ECB ready to raise interest rates to control inflation

The European Central Bank is expected to raise interest rates later today for the first time in eleven years.

Markets expect at least a quarter of a percent increase, but reports suggest the ECB could go further and opt for a 0.5% hike.

The bank is under pressure to raise rates to tackle high inflation which is hovering around 8.6% in the euro zone and 9.1% here in Ireland.

This hike will end an extraordinarily long period of stable and historically low or even negative rates, with the ECB’s main lending rate stuck at 0% since March 2016 and its deposit rate at -0.5% since 2019.

However, the bank has to walk a tightrope as the European economy struggles to sustain growth under pressure from the war in Ukraine, the energy crisis, inflation, supply chain issues and more. challenges.

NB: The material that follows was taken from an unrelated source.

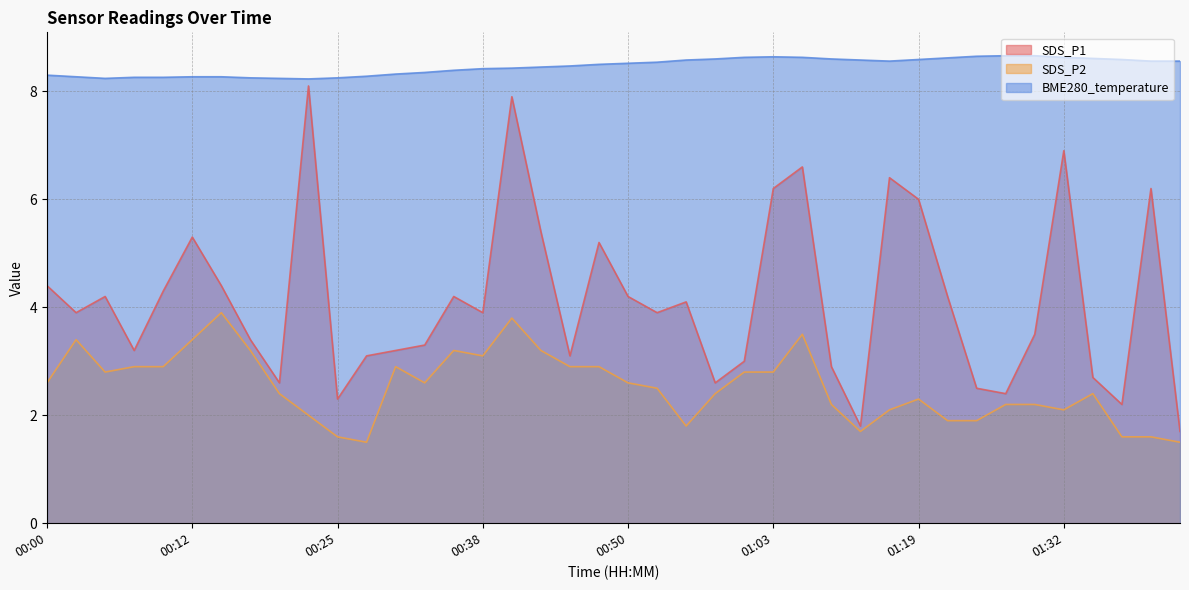

True or false: SDS_P2 and SDS_P1 intersect in this chart.

False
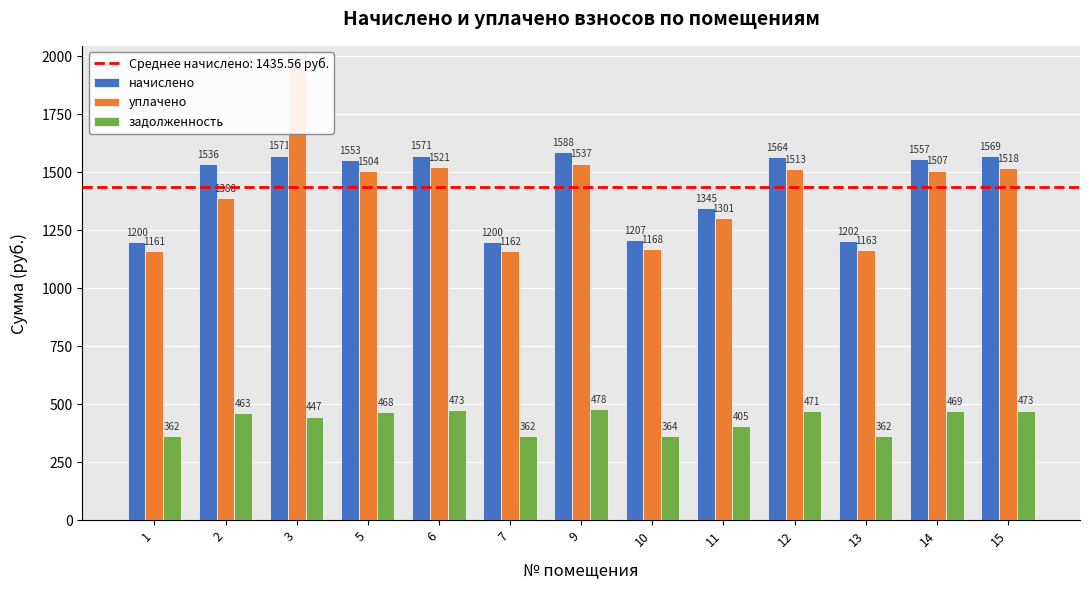

Which series has the widest spread of values?

уплачено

If the bank raises rates too much or too quickly, it could add to these difficulties, further stifling economic performance in the euro zone.

It could also increase pressure on the most indebted countries in the 19-member eurozone.

Higher rates will mean higher borrowing costs for consumers and businesses.

Around 390,000 households have standard or tracker variable rate mortgages, which should increase with the rise in the ECB.

“All eyes will now be on lenders to see how they react,” said Joey Sheahan, credit manager at online brokerage MyMortgages.ie and author of Mortgage Coach.

“However, one thing is certain, the ECB rate hike will affect hundreds of thousands of short and medium term mortgage holders.”

“While switching activity has been intense this year so far, we expect a flurry of activity over the next few months as people move in to try and lock in fixed rates and hedge somewhat against further rate hikes.

The ECB announced that it also plans to raise rates again in September, with another 0.5% hike expected.

“However, given the uncertain economic outlook, the ECB is unlikely to signal a more aggressive tightening cycle than currently expected by markets – 1% by the end of 2022, 1.25% by mid-2023. “said Davy chief economist Conall MacCoille in a recent preview note.

Other central banks have moved faster and more aggressively to fight inflation, raising rates in large increments of 0.75% and 1%.

Also at today’s meeting, the ECB is expected to finalize a new instrument designed to contain excessive sovereign bond spreads as the bank’s bond-buying programs end and rates rise.

In particular, it could help Italy whose cost of borrowing has risen lately amid political uncertainty in government and mounting debt of 2.759 billion euros.